眼睛的解剖和生理学屏障严重阻碍了药物的渗透与递送, 静脉注射mRNA LNP难以到达靶部位。Patel等发现含有低pKa和不饱和碳氢链可电离脂质的LNP在视网膜下注射后, 大部分mRNA在视网膜色素上皮(retinal pigment epithelium, RPE)中表达。还有研究发现含有较少PEG脂质的LNP, 通过玻璃体内注射, 可以将mRNA递送到Müller细胞、视神经头和小梁网中。Herrera Barrera等将肽配体LNP注射到小鼠的玻璃体内后, 该递送系统成功定位并且能够将治疗性mRNA靶向递送至小鼠的光感受器(photoreceptor, PR)、RPE和Müller神经胶质细胞, 扩大了mRNA-LNP疗法在遗传性失明中的应用。

3.2 吸入给药

肺部给药是治疗呼吸系统疾病的理想方式。对于肺部的mRNA递送, LNP吸入给药具有许多优势: ①对呼吸道的低毒性、能重复给药和减少全身暴露; ②它的纳米级尺寸使其能封装在雾化液滴中并在肺部富集, 起效快。然而, 理想的吸入型LNP应具备抗剪切力、黏液渗透、细胞转染率高等特性, 这也是开发吸入型LNP的主要挑战。

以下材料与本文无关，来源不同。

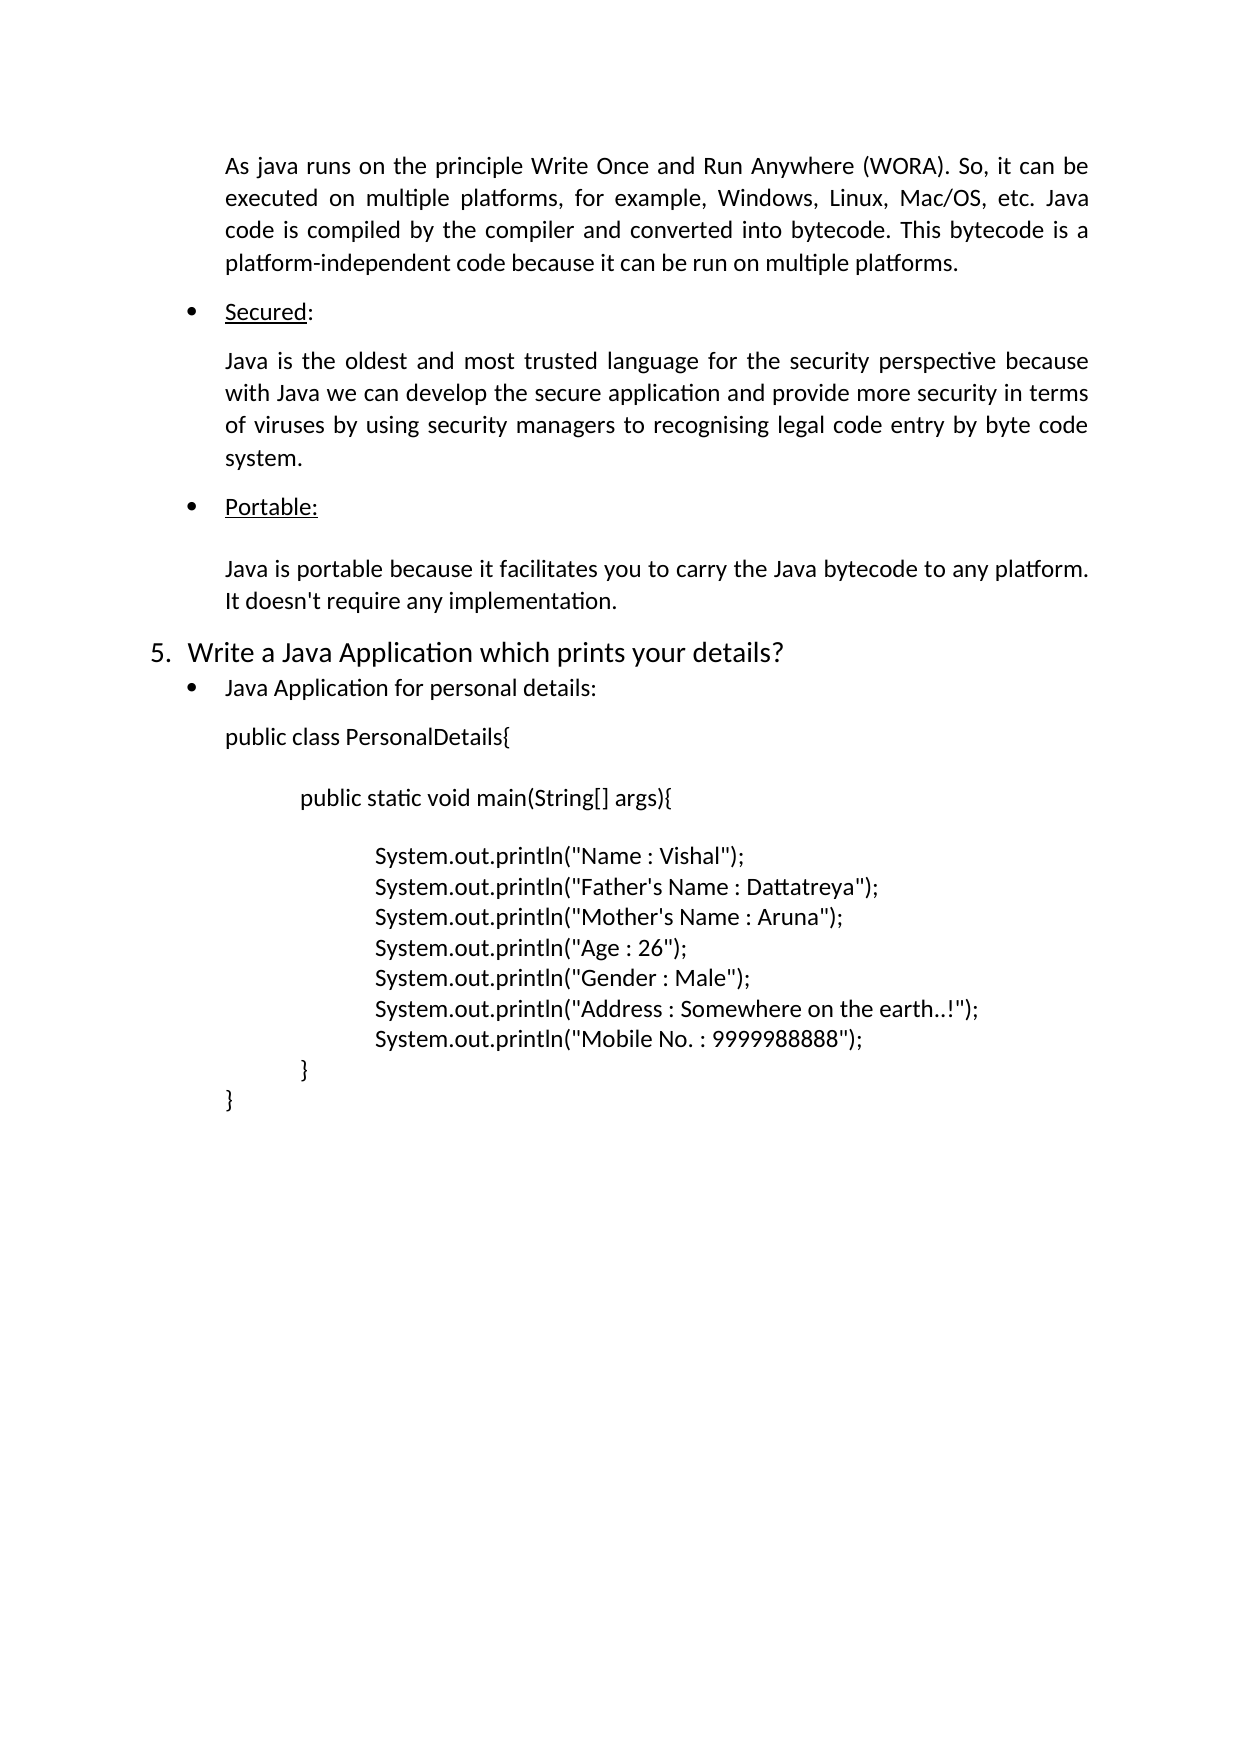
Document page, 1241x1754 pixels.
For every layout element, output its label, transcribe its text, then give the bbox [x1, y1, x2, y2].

Kim等对一个小型LNP制剂库进行了筛选, 确定了一种符合雾化处理的LNP制剂, 并命名为可雾化LNP(nLNP)。nLNP含有β-谷甾醇和高PEG脂质含量, 对雾化过程中的剪切应力具有弹性。此外, 试验结果还表明, nLNP单纳米颗粒分辨率下在黏蛋白悬浮液中表现出优异的扩散率, 为分泌过多和痰液清除受损的肺部疾病提供治疗策略。Zhang等针对雾化吸入采用实验设计来优化LNP, 筛选出4种先导LNP(F2、F8、F11和F17), 并通过Aerogen Solo雾化器雾化。结果显示, 雾化吸入的LNP制剂能够在小鼠肺部介导有效的荧光素酶mRNA转染, 而没有任何在心脏、肝脏和肾脏中转染的表现。目前, 已有公司开展LNP雾化给药的临床试验。专注于mRNA疗法的Translate Bio公司开发了携带囊性纤维化跨膜传导调节因子(cystic fibrosis transmembrane conductance regulator, CFTR) mRNA的LNP(MRT5005), 并且完成了在囊性纤维化患者使用时安全性和耐受性的评价。

3.3 皮肤给药

皮肤是人体最大的器官, 通过皮肤进行局部给药能够将药物富集在疾病部位, 同时最大限度地减少全身性不良反应。LNP具有高效药物传递性和皮肤亲和性, 可以作为皮肤局部给药的优秀载体, 然而LNP在皮肤上的应用多见于化妆品行业。但mRNA-LNP系统针对皮肤疾病治疗仍具有广阔的应用前景。Bolsoni等将包载Cas9mRNA的LNP通过微针导入皮肤, 旨在将基因编辑工具导入到人类皮肤的表皮层从而进行致病基因的原位矫正, 以治疗遗传性皮肤病。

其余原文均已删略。